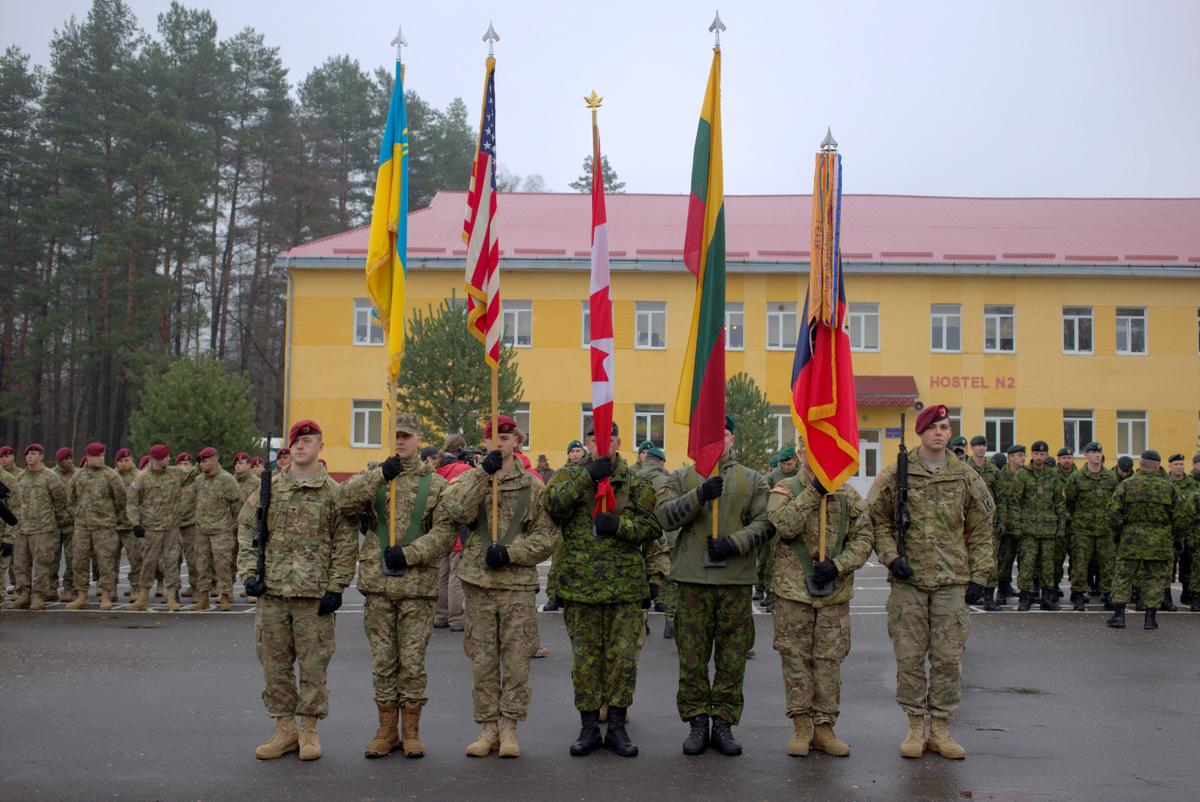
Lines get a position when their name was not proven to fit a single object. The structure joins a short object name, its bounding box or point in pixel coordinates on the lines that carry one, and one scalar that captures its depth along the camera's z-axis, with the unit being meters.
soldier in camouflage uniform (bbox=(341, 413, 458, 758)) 7.25
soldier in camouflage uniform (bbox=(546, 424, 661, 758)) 7.32
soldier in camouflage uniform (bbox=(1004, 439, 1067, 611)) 14.92
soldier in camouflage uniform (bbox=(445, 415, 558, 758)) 7.28
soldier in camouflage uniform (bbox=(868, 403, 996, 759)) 7.34
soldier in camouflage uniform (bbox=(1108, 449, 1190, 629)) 13.49
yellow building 35.44
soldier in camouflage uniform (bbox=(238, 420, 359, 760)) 7.22
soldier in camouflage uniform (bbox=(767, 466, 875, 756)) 7.29
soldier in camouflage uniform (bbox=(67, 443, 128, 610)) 15.23
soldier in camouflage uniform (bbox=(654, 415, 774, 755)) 7.33
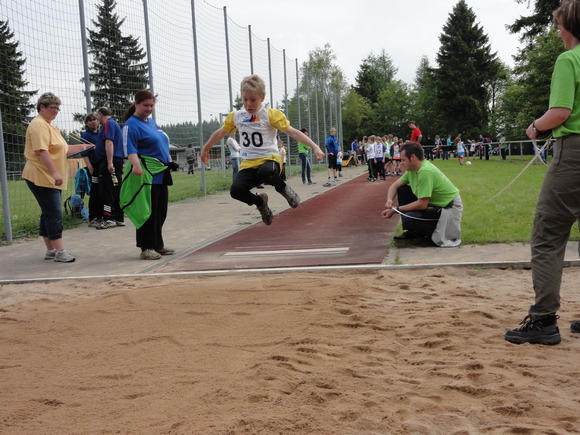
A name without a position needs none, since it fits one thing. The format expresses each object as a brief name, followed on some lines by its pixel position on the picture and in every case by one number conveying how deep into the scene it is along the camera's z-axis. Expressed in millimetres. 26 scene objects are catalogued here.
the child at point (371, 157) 21688
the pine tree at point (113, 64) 11508
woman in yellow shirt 6867
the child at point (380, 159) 21828
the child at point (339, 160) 23156
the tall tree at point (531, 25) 34250
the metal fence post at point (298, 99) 29703
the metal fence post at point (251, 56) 21531
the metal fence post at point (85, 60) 10977
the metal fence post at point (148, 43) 13664
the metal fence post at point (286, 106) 26389
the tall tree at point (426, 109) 80312
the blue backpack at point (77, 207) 11541
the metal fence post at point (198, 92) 16109
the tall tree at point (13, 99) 9414
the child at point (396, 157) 26805
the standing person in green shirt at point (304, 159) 21031
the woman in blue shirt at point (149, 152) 7004
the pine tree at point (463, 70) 69500
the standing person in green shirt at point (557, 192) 3436
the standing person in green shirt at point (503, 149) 37406
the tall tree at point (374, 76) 93000
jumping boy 6461
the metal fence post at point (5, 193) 8992
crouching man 6883
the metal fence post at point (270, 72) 24030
---*---
> EXERCISE AIM
Any picture found in the data is to be skipped while the rest is copied exactly.

> RESULT FOR THIS TASK
Lines get a position when their name was not proven to fit a single object. The structure joins a short object name, its bounding box or point in pixel coordinates on the lines that carry one, and one scalar that captures its depth along the camera's z-axis, with the unit being meters.
soldier in camouflage uniform (bbox=(341, 413, 458, 758)) 7.25
soldier in camouflage uniform (bbox=(546, 424, 661, 758)) 7.32
soldier in camouflage uniform (bbox=(1004, 439, 1067, 611)) 14.92
soldier in camouflage uniform (bbox=(445, 415, 558, 758)) 7.28
soldier in camouflage uniform (bbox=(868, 403, 996, 759)) 7.34
soldier in camouflage uniform (bbox=(1108, 449, 1190, 629)) 13.49
yellow building 35.44
soldier in camouflage uniform (bbox=(238, 420, 359, 760)) 7.22
soldier in camouflage uniform (bbox=(767, 466, 875, 756)) 7.29
soldier in camouflage uniform (bbox=(67, 443, 128, 610)) 15.23
soldier in camouflage uniform (bbox=(654, 415, 774, 755)) 7.33
A name without a position needs none, since it fits one thing. The format expresses each object as a brief name, followed on some lines by its pixel position on the picture and in every case by one number conveying how deep into the scene it is along the camera's z-axis. Expressed in millimetres. 26 scene objects are catalogued here.
the child at point (371, 157) 21688
the pine tree at point (113, 64) 11508
woman in yellow shirt 6867
the child at point (380, 159) 21828
the child at point (339, 160) 23156
the tall tree at point (531, 25) 34250
the metal fence post at point (298, 99) 29703
the metal fence post at point (251, 56) 21531
the metal fence post at point (85, 60) 10977
the metal fence post at point (148, 43) 13664
the metal fence post at point (286, 106) 26389
the tall tree at point (426, 109) 80312
the blue backpack at point (77, 207) 11541
the metal fence post at point (198, 92) 16109
the tall tree at point (13, 99) 9414
the child at point (396, 157) 26805
the standing person in green shirt at point (304, 159) 21031
the woman in blue shirt at point (149, 152) 7004
the pine tree at point (463, 70) 69500
the standing person in green shirt at point (557, 192) 3436
the standing person in green shirt at point (503, 149) 37406
the tall tree at point (374, 76) 93000
jumping boy 6461
the metal fence post at point (5, 193) 8992
crouching man 6883
the metal fence post at point (270, 72) 24030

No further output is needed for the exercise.